* begin Excerpt to read *

Fifty-seventh session
Item 8 of the provisional agenda


Note verbale dated 15 September 2000 from the Permanent Delegation of the
League of Arab States to the United Nations Office at Geneva addressed to
the United Nations High Commissioner for Human Rights

The Permanent Mission of the League of Arab States to the United Nations Office and Other International Organizations at Geneva presents its compliments to the Office of the United Nations High Commissioner for Human Rights and has the honour to transmit herewith the report on Israeli practices in the occupied Palestinian and Arab territories during the period January to July 2000.

The Permanent Mission of the League of Arab States wishes to express its deep concern at the aggravation of the situation of Arab civilians in the territories occupied by Israel, as described in the attached report, and requests the Office of the United Nations High Commissioner for Human Rights to consider this report* as an official document and to circulate it to the members of the Commission on Human Rights at its fifty-seventh session.

*Reproduced as received, in Arabic and English only.


Summary report on Israeli practices in the occupied Palestinian territory
during the period from January to July 2000

The harsh ongoing Israeli practices against the Palestinian people have highlighted that people's ability to withstand the various forms of Israeli violations and acts of aggression, the most noteworthy of which are reviewed below:

Demolition of houses

The Israeli authorities demolished 20 houses in the city of Jerusalem. In the Mount of Olives district, they also demolished the Shihabi Building, which was constructed 85 years ago. According to Amnesty International, the Israeli authorities have demolished not less than 2,650 Palestinian houses in Jerusalem and the West Bank since 1987 on the pretext that they were built without a licence. On 5 June 2000, Israeli occupation forces demolished a Palestinian house in the village of Al-Walja to the south of Jerusalem on the pretext that it had been built without a licence. Seven Palestinians were injured while attempting to prevent the Israeli forces from demolishing the house.

Uprooting of trees

Since the beginning of the year 2000, Israeli bulldozers and settlers have uprooted 8,495 vine, almond, pine and olive trees on the Beit Ummar-Hebron road, at the village of Abud (Ramallah) and in the villages of Basuf, Jalut, Deir Ballut and Kafr Qaddum in the western part of the governorate of Nablus. The total area of this agricultural land amounted to hundreds of dunums.

Acts of aggression by settlers

On 22 January 2000, in the town of Hebron, a large number of settlers threw stones at Palestinian vehicles, which were severely damaged as a result.

On 26 February 2000, settlers from Shivot Rahel forced their way into the Mas'aya area where they attempted, by force, to plough Palestinian-owned land.

Acts of aggression by the Israeli army and police

On 10 May 2000, three Palestinians were wounded in Nablus during confrontations with Israeli troops sent to protect settlers celebrating the anniversary of the establishment of the State of Israel.

* end Excerpt to read *
* begin Supplied material *

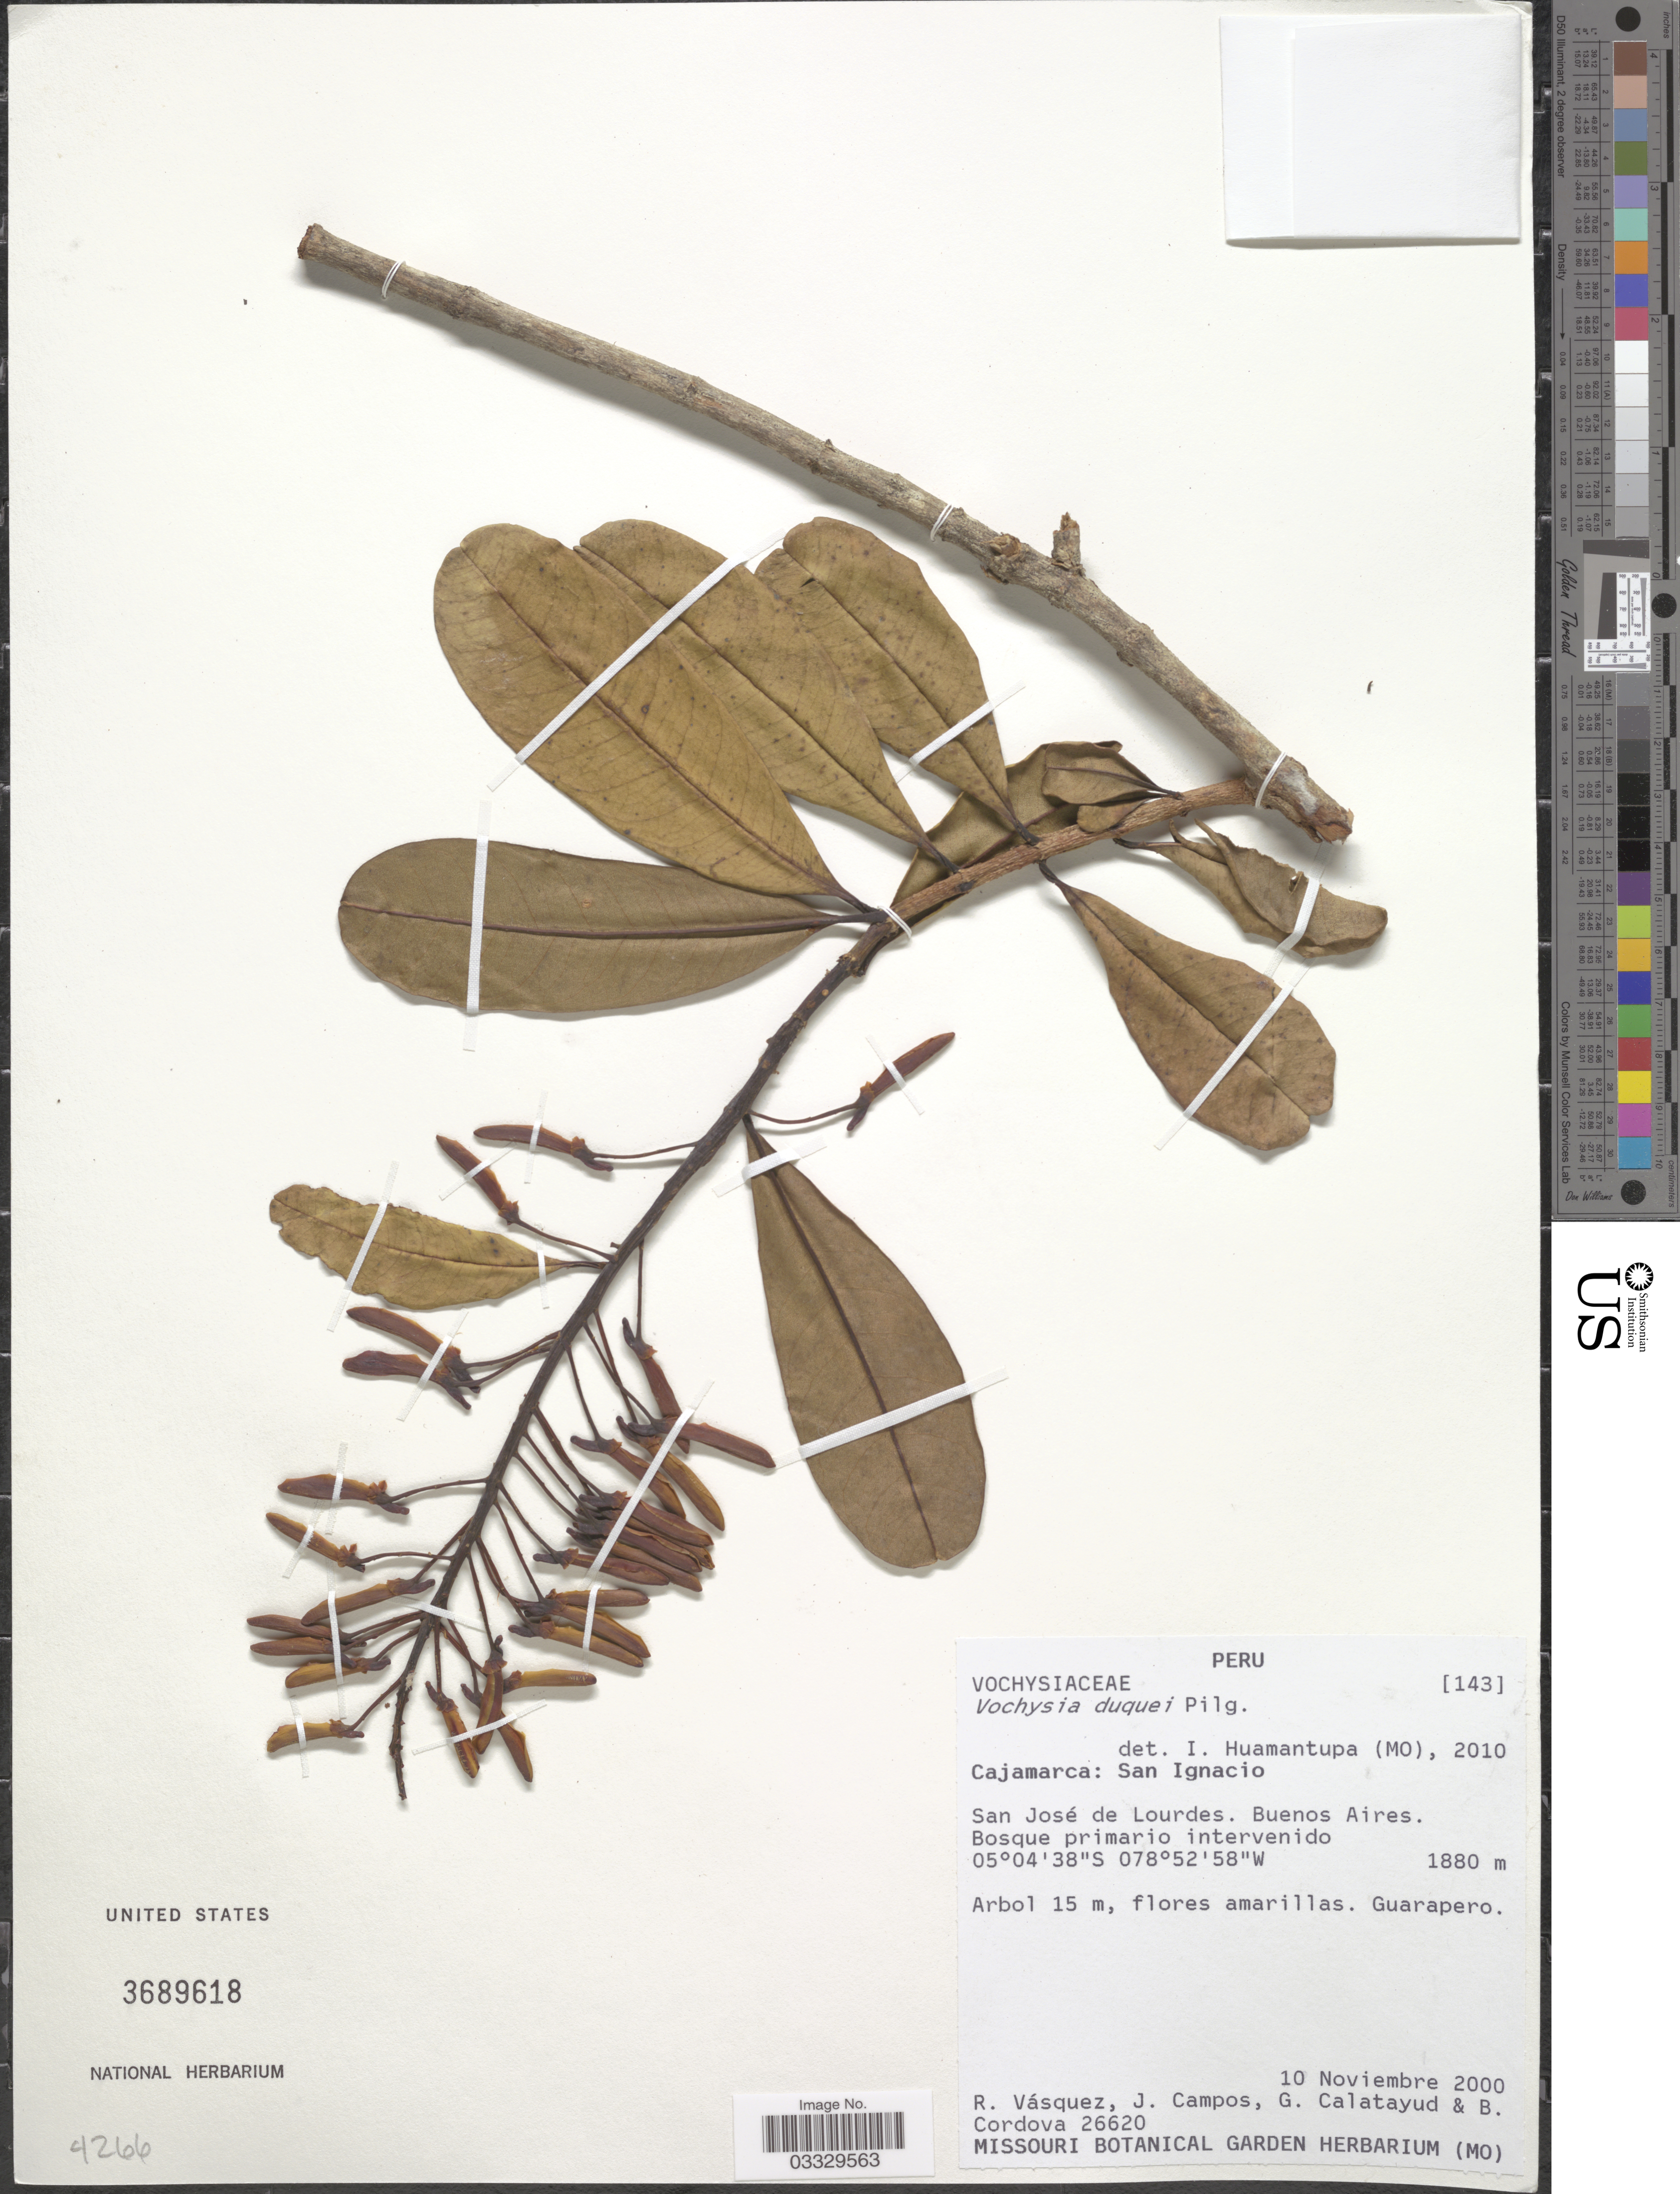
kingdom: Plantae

* end Supplied material *
* begin Supplied material *

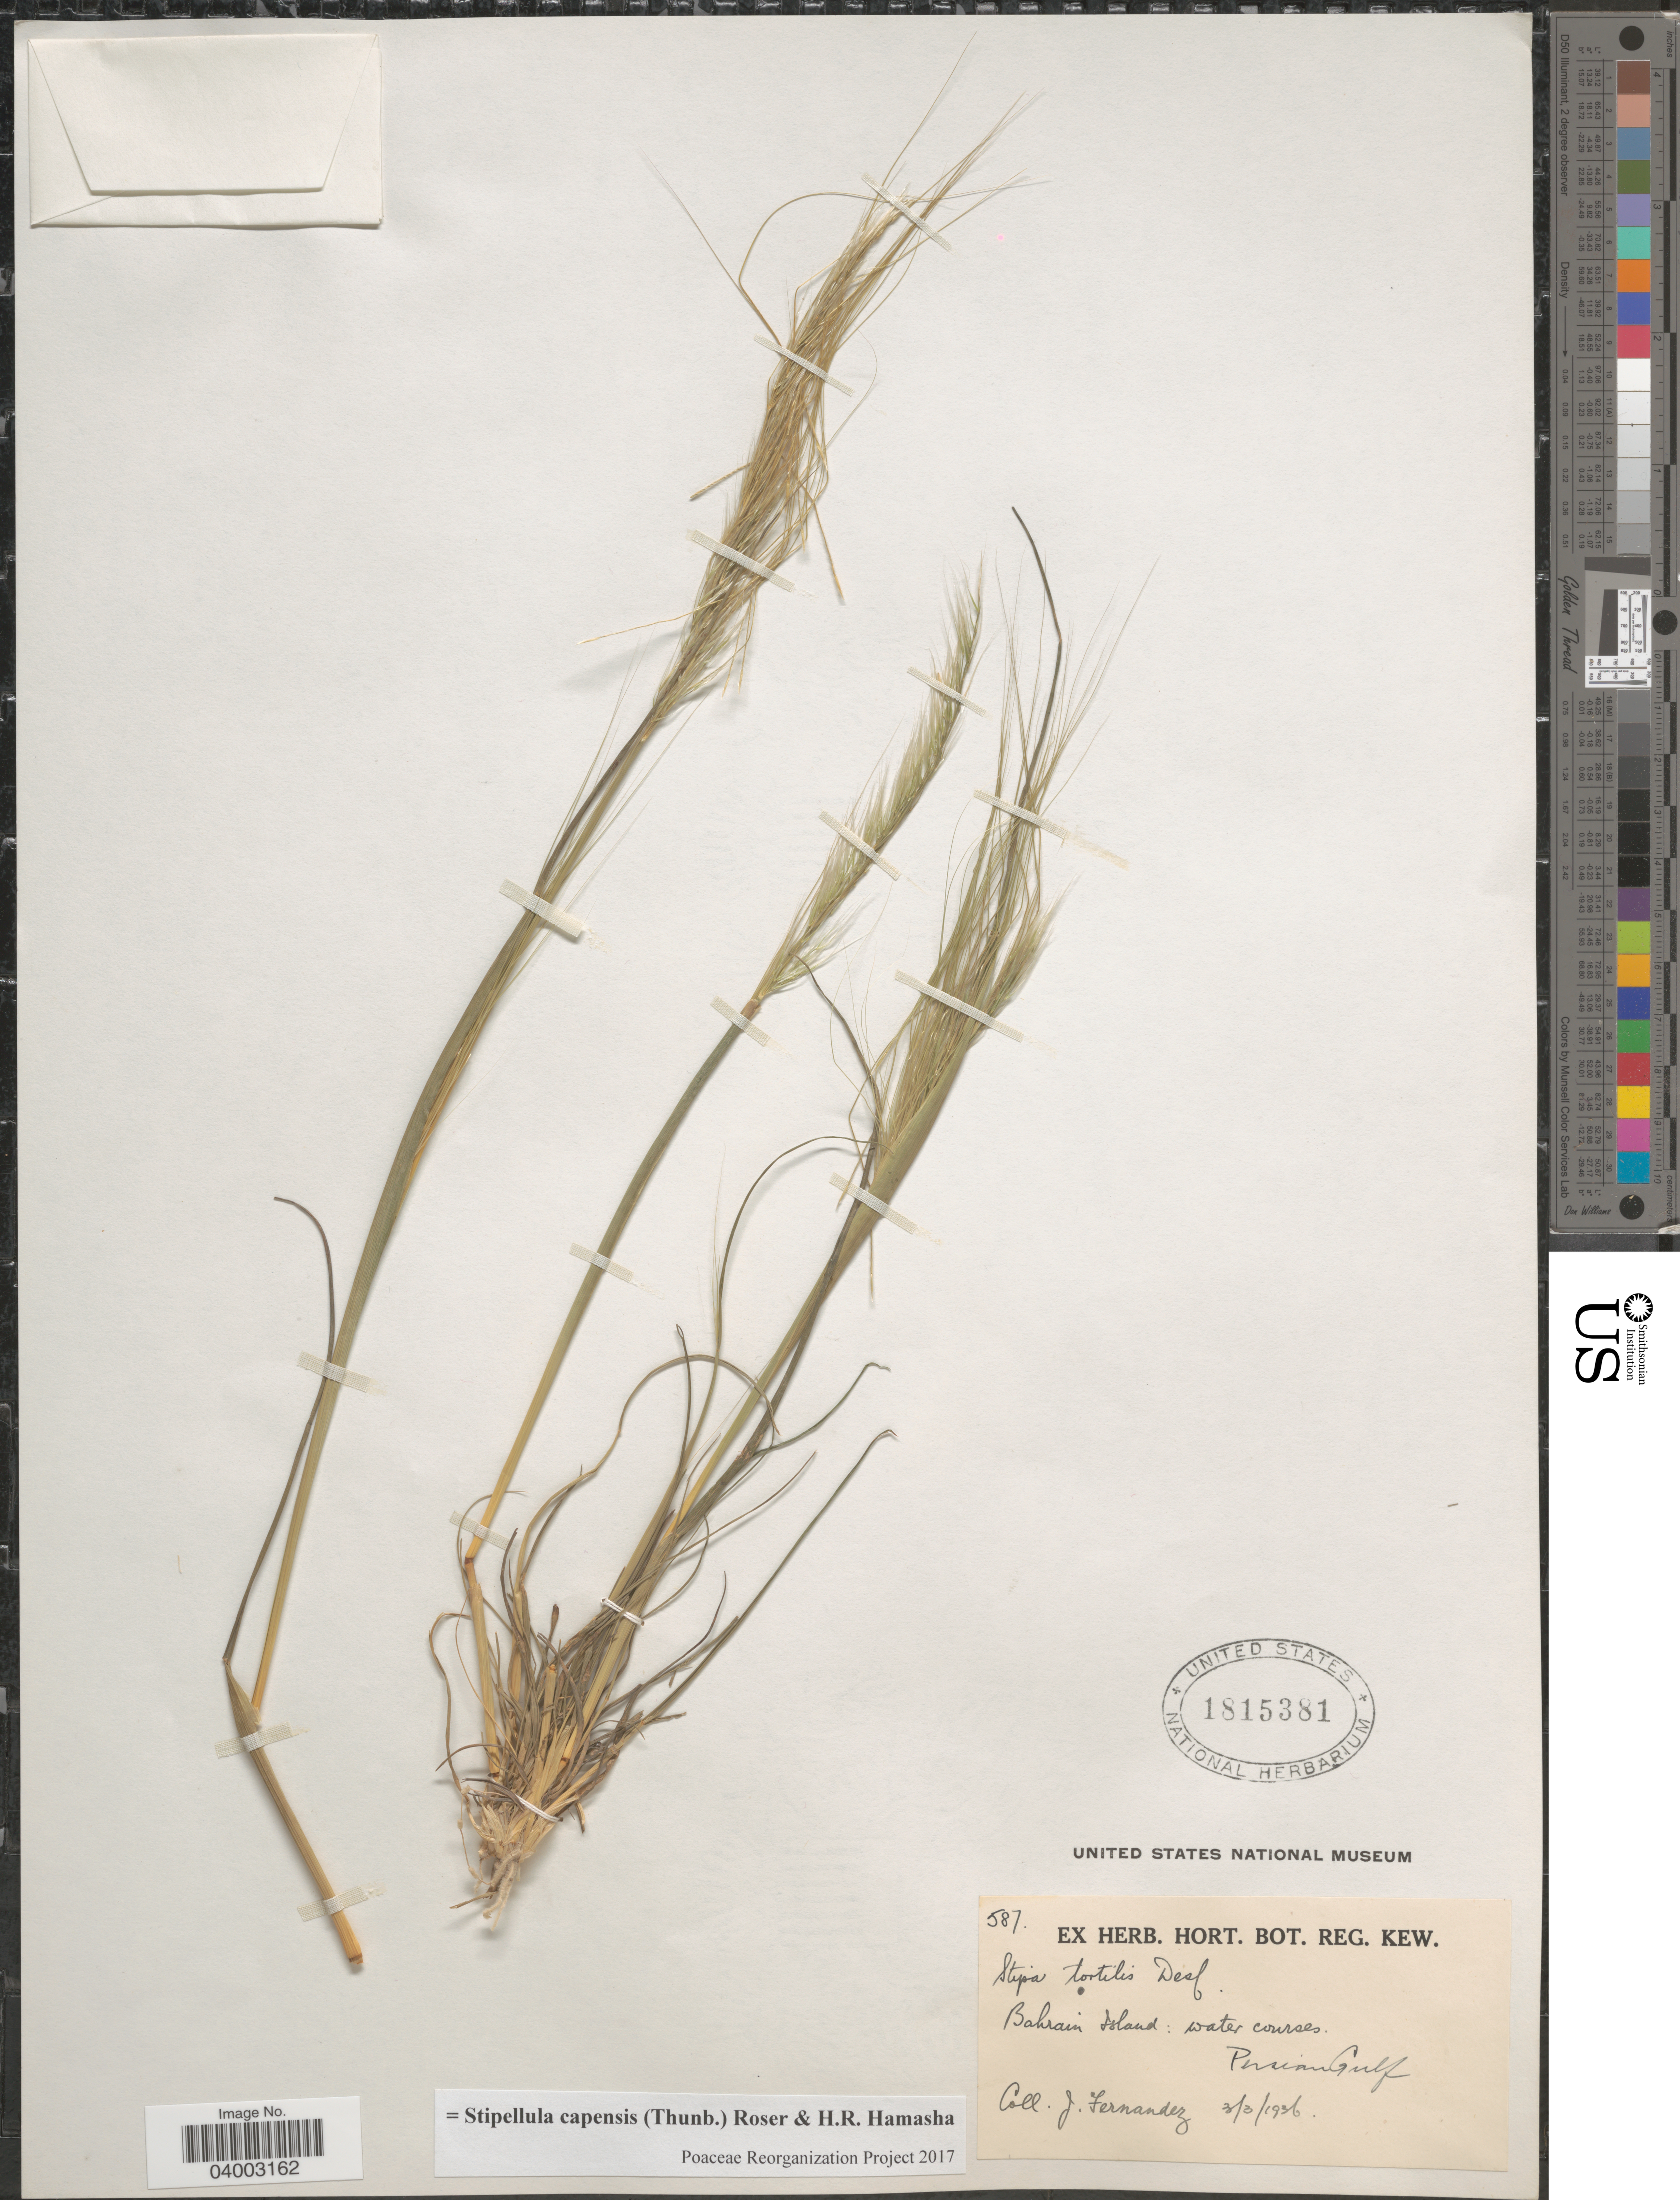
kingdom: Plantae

* end Supplied material *

» Goals:
**A.** Name every kind of tree that the report on Israeli practices says was uprooted.
**B.** Translate this sentence from the report on Israeli practices into French: "Seven Palestinians were injured while attempting to prevent the Israeli forces from demolishing the house."
**C.** Please extend the report on Israeli practices, picking up right after its last sentence.

» Results:
**A.**
- Vine
- Almond
- Pine
- Olive

**B.** Sept Palestiniens ont été blessés alors qu'ils tentaient d'empêcher les forces israéliennes de démolir la maison.

**C.**
On 9 July 2000, shots were fired at a Palestinian family near the settlement of Kfar Darom on the main road linking Rafah and Gaza, as a result of which the mother was killed and her husband and two children were severely wounded.

Israeli schemes against Jerusalem

Palestinian juristic and human rights studies centres have confirmed that the Israeli authorities are endeavouring to implement a scheme to divide Jerusalem into five areas in order to turn its Palestinian inhabitants into a minority and annex land without annexing its population in such a way as to ensure that the city's Arab population does not exceed 50,000.

The Israeli authorities are also withdrawing the identity cards of the Palestinian inhabitants of Jerusalem by various methods, such as requiring them to hand in their cards and then refusing to return them, thereby depriving them of their right of residence.

Raids on commercial establishments in the Holy City have continued. Their owners are handed notices warning them that they must pay exorbitant amounts of tax (the "arnona" property tax), failing which their stock is liable to be seized. Palestinian traders have suffered severe financial and economic losses and damage in this way.

Torture and detention of children

In its newsletter entitled "Small Hands", the Palestinian branch of the juristic movement Defence for Children International stated that Palestinian children living under Israeli occupation were being subjected to various forms of torture, ill-treatment and harsh interrogation, which prevented them from thinking and acting as children.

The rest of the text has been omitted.